Let's assume that we search a bool flag e.g. true/false and say it takes true value for everything. Hence we need to iterate through the list of 100K records. Then for the each ID we search of organizations and tickets. If it is a user search we are going to run 2 lookups per user (lookup assignee_id and submitter_id) + building indexes. It should be around 100K + 100K(OrgID) + 100K(assignee_id) + 100K(submitter_id) ~ 400K lookups, it takes around 30s.

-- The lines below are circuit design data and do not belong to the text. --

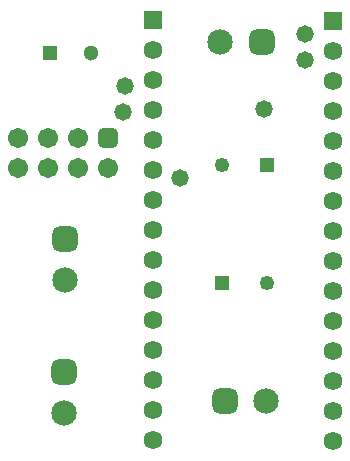
<source format=gts>
G04*
G04 #@! TF.GenerationSoftware,Altium Limited,Altium Designer,25.5.2 (35)*
G04*
G04 Layer_Color=8388736*
%FSLAX44Y44*%
%MOMM*%
G71*
G04*
G04 #@! TF.SameCoordinates,1DA6FF14-1162-4EBA-B803-9B090E078ADF*
G04*
G04*
G04 #@! TF.FilePolarity,Negative*
G04*
G01*
G75*
%ADD14C,2.1532*%
G04:AMPARAMS|DCode=15|XSize=2.1532mm|YSize=2.1532mm|CornerRadius=0.5891mm|HoleSize=0mm|Usage=FLASHONLY|Rotation=180.000|XOffset=0mm|YOffset=0mm|HoleType=Round|Shape=RoundedRectangle|*
%AMROUNDEDRECTD15*
21,1,2.1532,0.9750,0,0,180.0*
21,1,0.9750,2.1532,0,0,180.0*
1,1,1.1782,-0.4875,0.4875*
1,1,1.1782,0.4875,0.4875*
1,1,1.1782,0.4875,-0.4875*
1,1,1.1782,-0.4875,-0.4875*
%
%ADD15ROUNDEDRECTD15*%
G04:AMPARAMS|DCode=16|XSize=2.1532mm|YSize=2.1532mm|CornerRadius=0.5891mm|HoleSize=0mm|Usage=FLASHONLY|Rotation=270.000|XOffset=0mm|YOffset=0mm|HoleType=Round|Shape=RoundedRectangle|*
%AMROUNDEDRECTD16*
21,1,2.1532,0.9750,0,0,270.0*
21,1,0.9750,2.1532,0,0,270.0*
1,1,1.1782,-0.4875,-0.4875*
1,1,1.1782,-0.4875,0.4875*
1,1,1.1782,0.4875,0.4875*
1,1,1.1782,0.4875,-0.4875*
%
%ADD16ROUNDEDRECTD16*%
%ADD17C,1.2500*%
%ADD18R,1.2500X1.2500*%
%ADD19C,1.5900*%
%ADD20R,1.5900X1.5900*%
G04:AMPARAMS|DCode=21|XSize=1.7032mm|YSize=1.7032mm|CornerRadius=0.4766mm|HoleSize=0mm|Usage=FLASHONLY|Rotation=180.000|XOffset=0mm|YOffset=0mm|HoleType=Round|Shape=RoundedRectangle|*
%AMROUNDEDRECTD21*
21,1,1.7032,0.7500,0,0,180.0*
21,1,0.7500,1.7032,0,0,180.0*
1,1,0.9532,-0.3750,0.3750*
1,1,0.9532,0.3750,0.3750*
1,1,0.9532,0.3750,-0.3750*
1,1,0.9532,-0.3750,-0.3750*
%
%ADD21ROUNDEDRECTD21*%
%ADD22C,1.7032*%
%ADD23C,1.3000*%
%ADD24R,1.3000X1.3000*%
%ADD25C,1.4732*%
D14*
X1375500Y911500D02*
D03*
X1414000Y607000D02*
D03*
X1243250Y597000D02*
D03*
X1243500Y709500D02*
D03*
D15*
X1410500Y911500D02*
D03*
X1379000Y607000D02*
D03*
D16*
X1243250Y632000D02*
D03*
X1243500Y744500D02*
D03*
D17*
X1415000Y707250D02*
D03*
X1376500Y807250D02*
D03*
D18*
X1415000D02*
D03*
X1376500Y707250D02*
D03*
D19*
X1470500Y573650D02*
D03*
Y599050D02*
D03*
Y624450D02*
D03*
Y649850D02*
D03*
Y675250D02*
D03*
Y700650D02*
D03*
Y726050D02*
D03*
Y751450D02*
D03*
Y776850D02*
D03*
Y802250D02*
D03*
Y827650D02*
D03*
Y853050D02*
D03*
Y878450D02*
D03*
Y903850D02*
D03*
X1318250Y574050D02*
D03*
Y599450D02*
D03*
Y624850D02*
D03*
Y650250D02*
D03*
Y675650D02*
D03*
Y701050D02*
D03*
Y726450D02*
D03*
Y751850D02*
D03*
Y777250D02*
D03*
Y802650D02*
D03*
Y828050D02*
D03*
Y853450D02*
D03*
Y878850D02*
D03*
Y904250D02*
D03*
D20*
X1470500Y929250D02*
D03*
X1318250Y929650D02*
D03*
D21*
X1280600Y829450D02*
D03*
D22*
Y804050D02*
D03*
X1255200Y829450D02*
D03*
Y804050D02*
D03*
X1229800Y829450D02*
D03*
X1204400D02*
D03*
X1229800Y804050D02*
D03*
X1204400D02*
D03*
D23*
X1265750Y901750D02*
D03*
D24*
X1230750D02*
D03*
D25*
X1293250Y851750D02*
D03*
X1412000Y854750D02*
D03*
X1341500Y795750D02*
D03*
X1446750Y918250D02*
D03*
X1295000Y874250D02*
D03*
X1447250Y896000D02*
D03*
M02*

</source>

Lookup rate 400K/29s = 13.79 lookups/ms.
```
time go run . users role agent --related=false --organizations_path perfdata/organizations.json --tickets_path perfdata/tickets.json --users_path perfdata/users.json >/dev/null
go run . users role agent --related=false --organizations_path --tickets_pat 30.60s user 17.50s system 143% cpu 33.515 total
```
For 10K records, lookup rate would be 13 lookups/ms
```
time go run . users role agent --related=false --organizations_path perfdata/organizations.json --tickets_path perfdata/tickets.json --users_path perfdata/users.json >/dev/null
go run . users role agent --related=false --organizations_path --tickets_pat 3.66s user 1.96s system 149% cpu 3.754 total
```
For thousand records (each file 1000 records) we have time 1.13s. Files are 290K each. Lookup rate 3.5 records/ms.
```
time go run . users role agent --related=false --organizations_path perfdata/organizations.json --tickets_path perfdata/tickets.json --users_path perfdata/users.json >/dev/null
go run . users role agent --related=false --organizations_path --tickets_pat 1.13s user 0.49s system 153% cpu 1.055 total
```
That is interesting that we can lookup faster if search 100K records files because we are building Indexes for invokation of the CLI. Hence for bigger amount of records we see better performance as it takes some time to build
the hash table.
Adding concurrency and statically typing everything can give extra perormance, however here we have used `map[string]interface{}`.